What I want to highlight from this paragraph is the emphasis on the types being “providentially created,” and the statement that “typology is thus an ontological rather than a purely literary phenomenon.”

I take this to mean that God intended the type, and thus it was inscripturated. It seems from the lack of authorial intent that something like sensus plenior must be at work, where the human author spoke better than he knew. I submit that this way of thinking about typology comes at it from the TIS end of the spectrum. Something theologically significant is happening in the text, and the interpreter feels no compulsion to show that the human author intended it. Appeals to the divine author seem to suffice for TIS.

I have no intention of disparaging TIS or being unfair to it, nor am I trying to prescribe definitions. My intent is to seek clarity on the way these labels are being used, and to foster conversation on these issues.

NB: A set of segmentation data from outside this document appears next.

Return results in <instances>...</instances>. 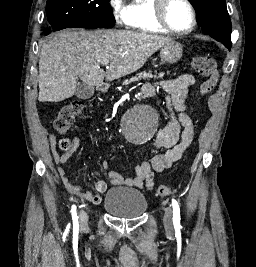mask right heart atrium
Listing matches in <instances>:
<instances>
[{
    "instance_id": "obj_1",
    "label": "right heart atrium",
    "mask_w": 256,
    "mask_h": 267,
    "mask_svg": "<svg viewBox=\"0 0 256 267\" xmlns=\"http://www.w3.org/2000/svg\"><path fill=\"white\" fill-rule=\"evenodd\" d=\"M115 22H121L125 28L131 27V15L128 12H121L115 14Z\"/></svg>"
}]
</instances>
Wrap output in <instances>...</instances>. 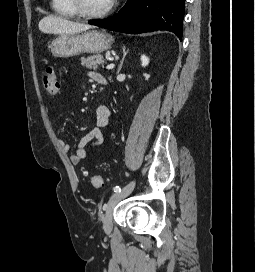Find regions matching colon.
<instances>
[{"mask_svg": "<svg viewBox=\"0 0 255 272\" xmlns=\"http://www.w3.org/2000/svg\"><path fill=\"white\" fill-rule=\"evenodd\" d=\"M42 84L44 90L51 95H56L59 92L60 80L55 68H46L45 72L42 75ZM89 179L90 183L96 188H100L104 185V178L100 175H90Z\"/></svg>", "mask_w": 255, "mask_h": 272, "instance_id": "1", "label": "colon"}]
</instances>
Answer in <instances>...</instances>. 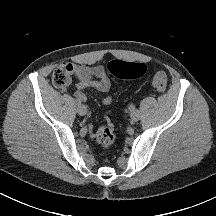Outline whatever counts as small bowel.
Returning a JSON list of instances; mask_svg holds the SVG:
<instances>
[{"mask_svg": "<svg viewBox=\"0 0 216 216\" xmlns=\"http://www.w3.org/2000/svg\"><path fill=\"white\" fill-rule=\"evenodd\" d=\"M70 68V72L76 79V90L75 97L81 101H86L87 97L83 90L85 88H94L97 91L107 93V95L102 99L104 105H109L113 101V96L111 95V84L108 80L104 67L101 65H80V64H67ZM91 136L95 137L97 130L91 129Z\"/></svg>", "mask_w": 216, "mask_h": 216, "instance_id": "small-bowel-1", "label": "small bowel"}]
</instances>
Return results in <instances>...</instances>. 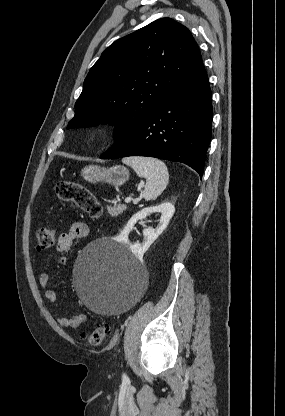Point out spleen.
Returning a JSON list of instances; mask_svg holds the SVG:
<instances>
[{
  "instance_id": "obj_1",
  "label": "spleen",
  "mask_w": 285,
  "mask_h": 416,
  "mask_svg": "<svg viewBox=\"0 0 285 416\" xmlns=\"http://www.w3.org/2000/svg\"><path fill=\"white\" fill-rule=\"evenodd\" d=\"M123 164L131 166L139 178H147L143 198L156 200L164 192L169 182L168 170L161 160L156 158H141V156H131L123 158Z\"/></svg>"
}]
</instances>
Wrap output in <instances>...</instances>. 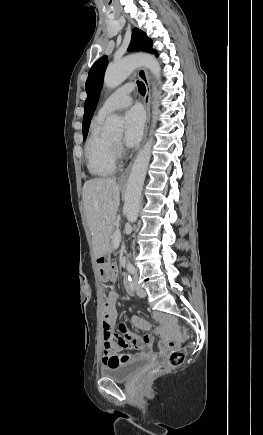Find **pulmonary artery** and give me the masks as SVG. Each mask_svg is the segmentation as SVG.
<instances>
[{"mask_svg": "<svg viewBox=\"0 0 263 435\" xmlns=\"http://www.w3.org/2000/svg\"><path fill=\"white\" fill-rule=\"evenodd\" d=\"M133 90L131 84H126L113 92L101 105L98 111V116L105 118L114 111H118L128 107L131 102L130 93Z\"/></svg>", "mask_w": 263, "mask_h": 435, "instance_id": "1", "label": "pulmonary artery"}]
</instances>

The sticking point for me about this kind of reading is what Moore means when he writes, “The NT texts assume both the reality of the type and its divine causation in order to foreshadow the antitype.” Who is doing the assuming here? Coming from the perspective of BT, I would argue that the human author of the text intended to communicate the installation in the typological pattern to his readers. If we are not bothering with the intent of the human author, to whose assumption does the phrase “the NT texts assume” refer? The divine author?

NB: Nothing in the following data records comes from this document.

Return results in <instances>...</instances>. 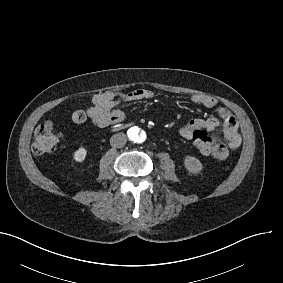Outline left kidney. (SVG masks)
<instances>
[{
	"label": "left kidney",
	"instance_id": "1",
	"mask_svg": "<svg viewBox=\"0 0 283 283\" xmlns=\"http://www.w3.org/2000/svg\"><path fill=\"white\" fill-rule=\"evenodd\" d=\"M184 165L189 172L194 174L199 173L203 167L201 162L197 158L191 156L186 157Z\"/></svg>",
	"mask_w": 283,
	"mask_h": 283
}]
</instances>
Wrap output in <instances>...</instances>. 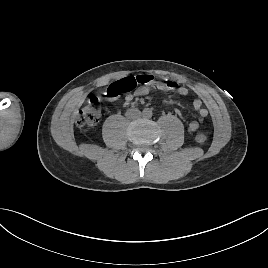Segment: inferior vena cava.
Listing matches in <instances>:
<instances>
[{
  "label": "inferior vena cava",
  "mask_w": 268,
  "mask_h": 268,
  "mask_svg": "<svg viewBox=\"0 0 268 268\" xmlns=\"http://www.w3.org/2000/svg\"><path fill=\"white\" fill-rule=\"evenodd\" d=\"M130 112L128 111L127 115L130 116ZM133 118H139L141 116V112L139 110H133Z\"/></svg>",
  "instance_id": "obj_1"
}]
</instances>
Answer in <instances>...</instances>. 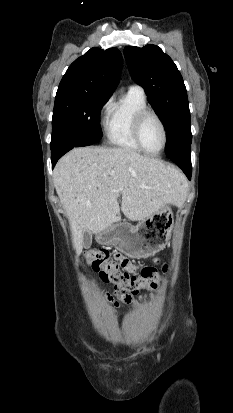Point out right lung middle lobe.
Masks as SVG:
<instances>
[{"instance_id": "right-lung-middle-lobe-1", "label": "right lung middle lobe", "mask_w": 233, "mask_h": 413, "mask_svg": "<svg viewBox=\"0 0 233 413\" xmlns=\"http://www.w3.org/2000/svg\"><path fill=\"white\" fill-rule=\"evenodd\" d=\"M109 96L84 91H57L52 118L51 147L61 142H92L102 137L100 110Z\"/></svg>"}]
</instances>
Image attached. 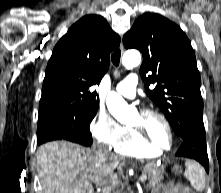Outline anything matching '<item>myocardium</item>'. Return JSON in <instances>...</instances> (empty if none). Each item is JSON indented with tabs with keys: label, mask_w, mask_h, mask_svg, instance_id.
I'll return each mask as SVG.
<instances>
[{
	"label": "myocardium",
	"mask_w": 221,
	"mask_h": 193,
	"mask_svg": "<svg viewBox=\"0 0 221 193\" xmlns=\"http://www.w3.org/2000/svg\"><path fill=\"white\" fill-rule=\"evenodd\" d=\"M139 115L142 118H145L147 116L158 117L164 123V125L166 126V128L168 130L169 137H170V144H169L168 148H162V147L158 146L156 143H154L149 138L143 125H141V124L130 125L129 128L131 129L133 134L139 139V141L142 142L144 145L148 146L149 148L155 150L158 153H164V152L170 151L174 146L175 136H174V131H173L172 125H171L170 121L168 120V118L162 112H160L157 109H153V108H143L139 111Z\"/></svg>",
	"instance_id": "f54148a6"
}]
</instances>
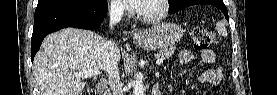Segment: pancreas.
Instances as JSON below:
<instances>
[{"label":"pancreas","instance_id":"1","mask_svg":"<svg viewBox=\"0 0 277 95\" xmlns=\"http://www.w3.org/2000/svg\"><path fill=\"white\" fill-rule=\"evenodd\" d=\"M175 50H176L175 47H169V48L167 47V48L160 50L157 53V55L159 58L166 59V58L171 57L174 54Z\"/></svg>","mask_w":277,"mask_h":95}]
</instances>
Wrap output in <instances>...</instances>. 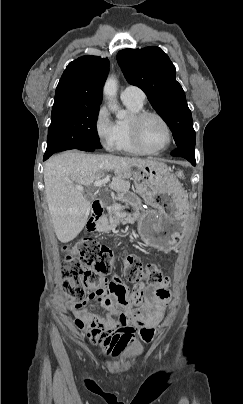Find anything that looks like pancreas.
I'll use <instances>...</instances> for the list:
<instances>
[{"mask_svg":"<svg viewBox=\"0 0 243 404\" xmlns=\"http://www.w3.org/2000/svg\"><path fill=\"white\" fill-rule=\"evenodd\" d=\"M108 213L104 214V218L98 220L96 224V228L98 232H110L112 228H117L118 224L123 223V225L135 224L137 216L135 213H132L127 216L128 220H122L121 214H124L123 210H125V206H120V204H115V206H111V208H107Z\"/></svg>","mask_w":243,"mask_h":404,"instance_id":"1","label":"pancreas"}]
</instances>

One last comment. The final sentence quoted above closes with the words, “Ounsworth’s account seems to me to be closer to the outlook of the NT.” Again, to whose outlook does this refer if not the human authors of the NT?

In What Is Biblical Theology? I argue that biblical theology is the attempt to understand and embrace the interpretive perspective of the biblical authors. It seems that Moore is using this very criterion to evaluate the success of Ounsworth’s proposal, but he wants to use it without reference to authorial intent. Authorial intent may be out of fashion, but I contend that without it we lack meaningful standards by which to demonstrate or disprove interpretations. Appeals to what the divine author intended seem to be more open to operating at theological levels that hover above the text rather than being embedded in the words that communicate the intentions of the human authors.

What do you think? Is the distinction between appeal to human and divine authors a good way to describe the difference between BT and TIS? Am I missing something about whose assumptions and outlook are in view in the phrases “the NT texts assume” and “the outlook of the NT”?

PS: anyone concerned about supercessionism or replacement theology should read to the second to last paragraph of the review.

PPS: The intrepid Sam Emadi has shared with me his review of Ounsworth’s volume, which confirms my reaction to the avoidance of authorial intent. Watch for the review in the next issue of JETS.